I couldn't believe it, I told everyone: there has to be another solution, how am I supposed to live without America, it's a part of me, I can't give it up. But in the end I had to give in: a clean, precise cut and let's hear no more about it. Yet this is exactly where I was fooling myself. I thought amputation would solve everything. Sure, at first I braced for the trauma, I was ready for a long rehabilitation, but the experts told me I'd get used to it in the end. “These days there are excellent prosthetics” they'd tell me, and there I was, believing them.
Instead, from the very first time I woke up, America was still there, or at least that was my hallucination. The sensation that it had stayed attached to me, with its whole retinue of pains, jolts, itches, was more than real.
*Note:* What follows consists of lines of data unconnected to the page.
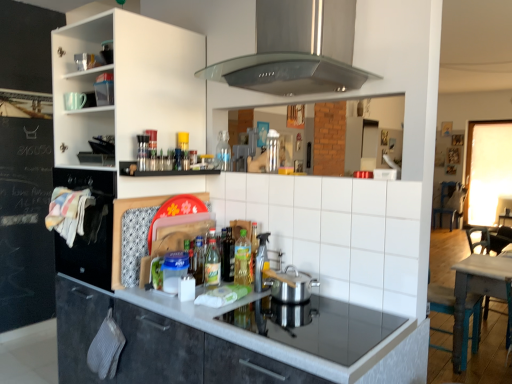
The width and height of the screenshot is (512, 384). I want to click on vacant area that is in front of translucent plastic bottles at center, positioned as the second bottle in back-to-front order, so click(188, 295).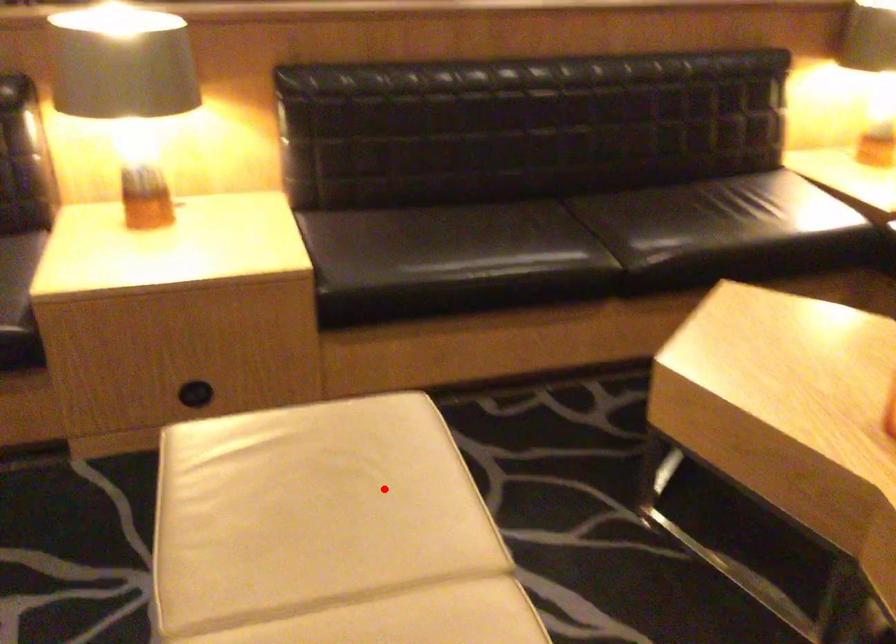
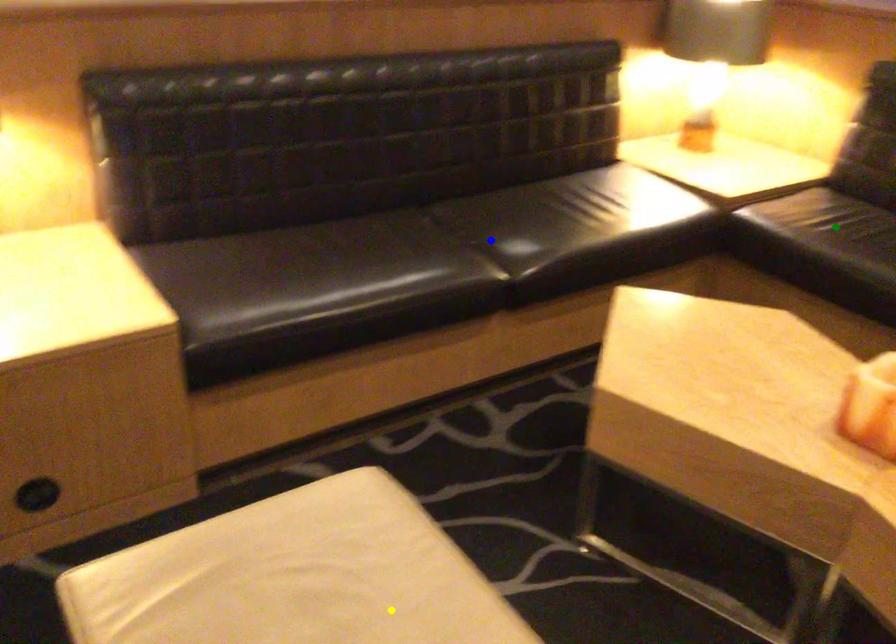
Question: I am providing you with two images of the same scene from different viewpoints. A red point is marked on the first image. You are given multiple points on the second image. Which mark in image 2 goes with the point in image 1?

Choices:
 (A) blue point
 (B) green point
 (C) yellow point

Answer: (C)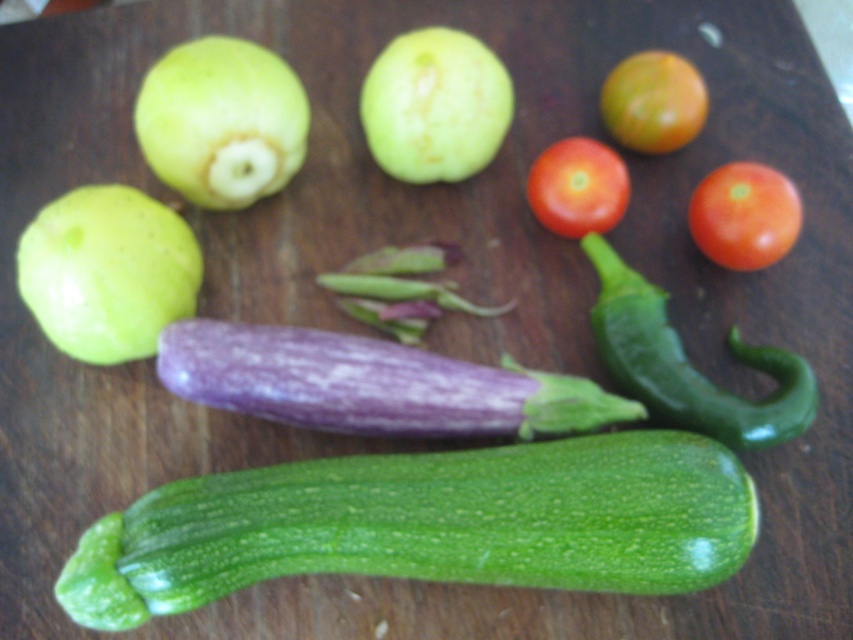
Can you confirm if green matte zucchini at lower center is positioned to the left of green glossy chili pepper at center right?

Correct, you'll find green matte zucchini at lower center to the left of green glossy chili pepper at center right.

Can you confirm if green matte zucchini at lower center is taller than green glossy chili pepper at center right?

In fact, green matte zucchini at lower center may be shorter than green glossy chili pepper at center right.

I want to click on green matte zucchini at lower center, so click(428, 524).

The width and height of the screenshot is (853, 640). Identify the location of green matte zucchini at lower center. (428, 524).

Based on the photo, does green matte turnip at upper left appear on the right side of green matte apple at upper center?

In fact, green matte turnip at upper left is to the left of green matte apple at upper center.

Locate an element on the screen. This screenshot has height=640, width=853. green matte turnip at upper left is located at coordinates (221, 122).

Is point (242, 147) closer to camera compared to point (412, 132)?

Yes, it is in front of point (412, 132).

Locate an element on the screen. The width and height of the screenshot is (853, 640). green matte turnip at upper left is located at coordinates (221, 122).

Image resolution: width=853 pixels, height=640 pixels. I want to click on purple matte eggplant at center, so click(372, 385).

Who is taller, purple matte eggplant at center or green glossy chili pepper at center right?

green glossy chili pepper at center right

Does point (271, 396) lie in front of point (648, 362)?

Yes, it is.

You are a GUI agent. You are given a task and a screenshot of the screen. Output one action in this format:
    pyautogui.click(x=<x>, y=<y>)
    Task: Click on the purple matte eggplant at center
    The image size is (853, 640).
    Given the screenshot: What is the action you would take?
    pyautogui.click(x=372, y=385)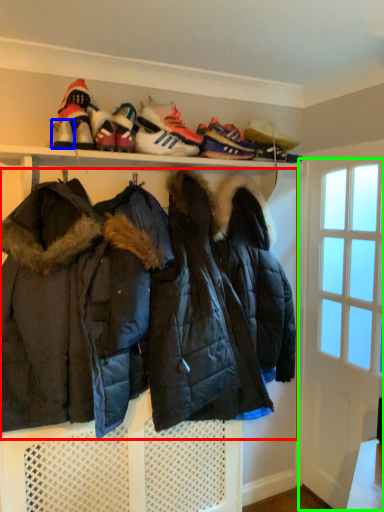
Question: Which is farther away from jacket (highlighted by a red box)? shoe (highlighted by a blue box) or door (highlighted by a green box)?

Choices:
 (A) shoe
 (B) door

Answer: (A)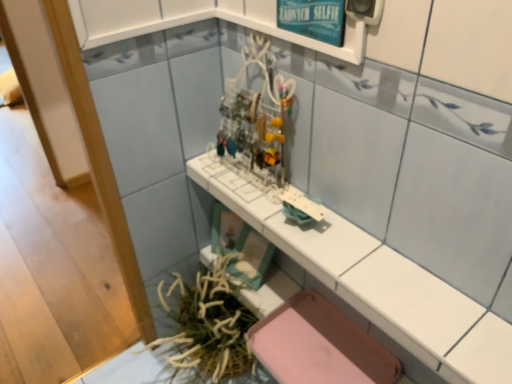
Where is `free space above white glossy counter top at center (from a real-world perspective)`? free space above white glossy counter top at center (from a real-world perspective) is located at coordinates (324, 236).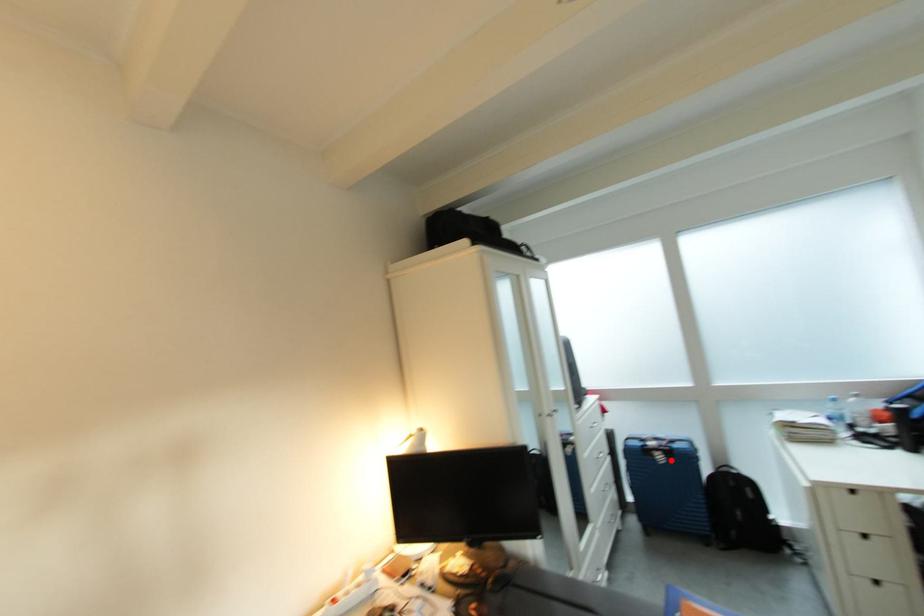
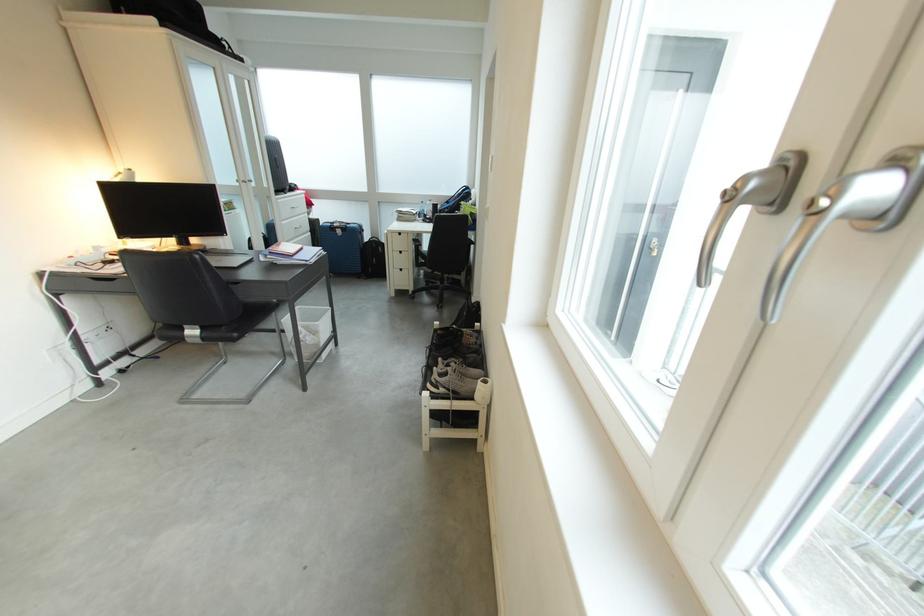
Question: I am providing you with two images of the same scene from different viewpoints. Given a red point in image1, look at the same physical point in image2. Is it:

Choices:
 (A) Closer to the viewpoint
 (B) Farther from the viewpoint

Answer: (A)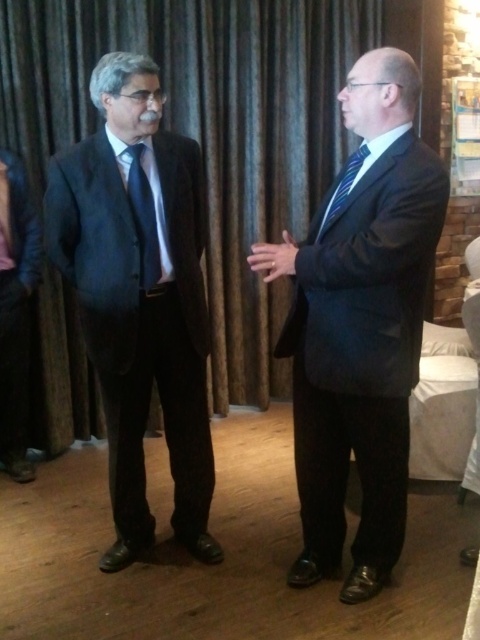
You are a photographer setting up for an event. You notice the brown textured curtain at upper center and the matte black suit at center. Which object is taller in the image?

The brown textured curtain at upper center is taller than the matte black suit at center according to the description.

You are a photographer setting up for a formal event. You need to position a spotlight so that it illuminates both the matte black suit at center and the blue striped tie at right without casting shadows on the dark curtain. Based on their positions, where should you place the spotlight relative to the subjects?

The matte black suit at center is below the blue striped tie at right, so placing the spotlight above and slightly to the right of the blue striped tie at right would ensure both are illuminated while avoiding shadows on the dark curtain.

You are planning to hang a painting that is 2 meters wide on the wall where the brown textured curtain at upper center is located. Considering the size of the dark blue suit at left, will there be enough space to hang the painting without overlapping the suit?

The brown textured curtain at upper center is wider than the dark blue suit at left, so there should be enough space to hang the 2 meter wide painting without overlapping the suit.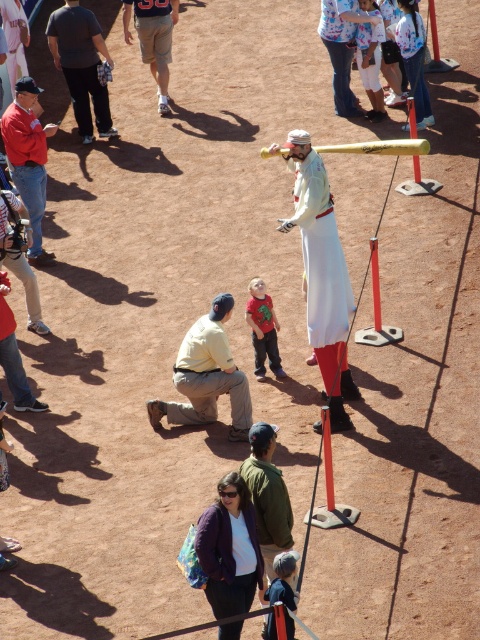
Which is more to the left, smooth wooden bat at center or smooth orange pole at center?

smooth wooden bat at center is more to the left.

Can you confirm if smooth wooden bat at center is thinner than smooth orange pole at center?

Yes, smooth wooden bat at center is thinner than smooth orange pole at center.

Does point (326, 490) lie behind point (377, 292)?

No, it is not.

At what (x,y) coordinates should I click in order to perform the action: click on smooth wooden bat at center. Please return your answer as a coordinate pair (x, y). The width and height of the screenshot is (480, 640). Looking at the image, I should click on (327, 458).

Between matte red jacket at left and smooth wooden bat at center, which one has less height?

Standing shorter between the two is smooth wooden bat at center.

Which is above, matte red jacket at left or smooth wooden bat at center?

matte red jacket at left is higher up.

Locate an element on the screen. The height and width of the screenshot is (640, 480). matte red jacket at left is located at coordinates (28, 160).

The image size is (480, 640). What are the coordinates of `matte red jacket at left` in the screenshot? It's located at [x=28, y=160].

Can you confirm if white fabric statue at center is shorter than smooth yellow bat at center?

No, white fabric statue at center is not shorter than smooth yellow bat at center.

Can you confirm if white fabric statue at center is taller than smooth yellow bat at center?

Yes, white fabric statue at center is taller than smooth yellow bat at center.

Locate an element on the screen. This screenshot has height=640, width=480. white fabric statue at center is located at coordinates (323, 275).

Identify the location of white fabric statue at center. The image size is (480, 640). (323, 275).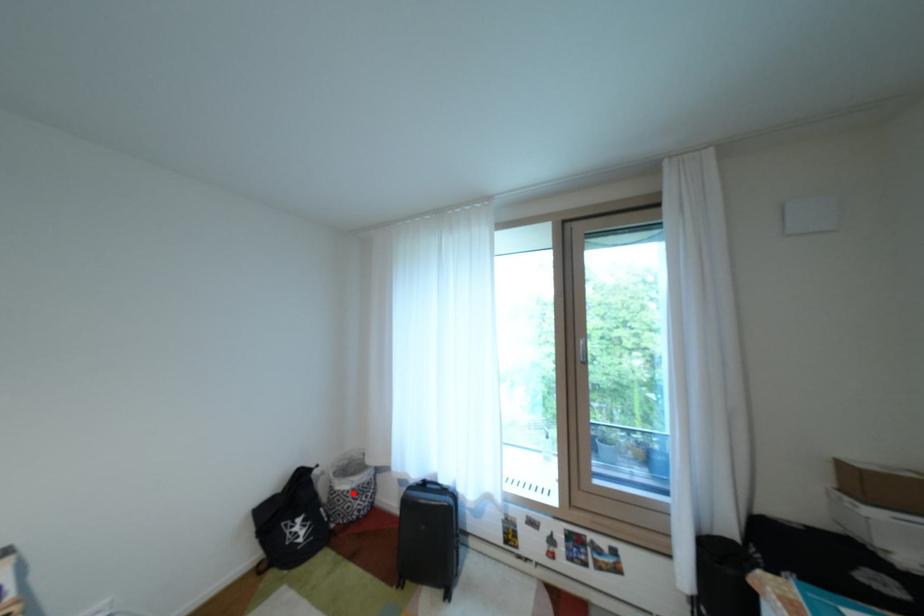
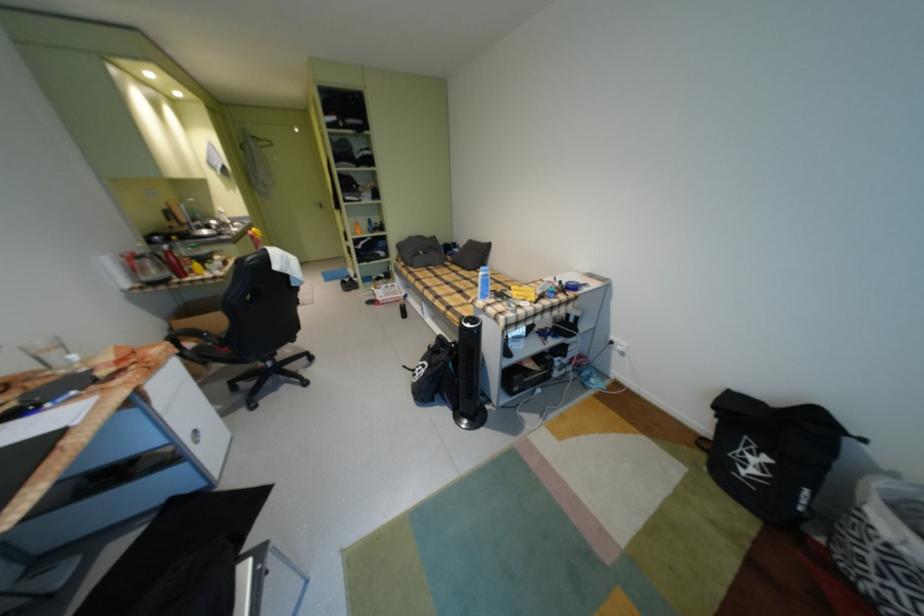
Question: I am providing you with two images of the same scene from different viewpoints. A red point is marked on the first image. At the location where the point appears in image 1, is it still visible in image 2?

Choices:
 (A) Yes
 (B) No

Answer: (A)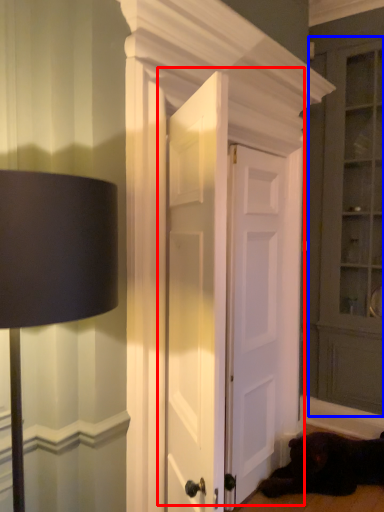
Question: Which object appears farthest to the camera in this image, door (highlighted by a red box) or dresser (highlighted by a blue box)?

The nerve signals were still firing; a book, a film, a piece of news, a photo was all it took, and there was America at my side again. It speaks to me from books, from films, from the news; sometimes it's a warm feeling, comforting, almost like love, other times it's an irritation, an embarrassment, a despair.
It consoles me not to be alone. The syndrome is extremely widespread; it strikes heads of state and government too, entire countries in the grip of the same hallucination. All of them convinced that America is still in its place, there for us as always. As for the prosthetics, they're still being developed, they'll certainly be very expensive, even though plenty of people believe that by some strange miracle things might go back to the way they were. I don't believe it; I'm already on the waiting list for a transplant.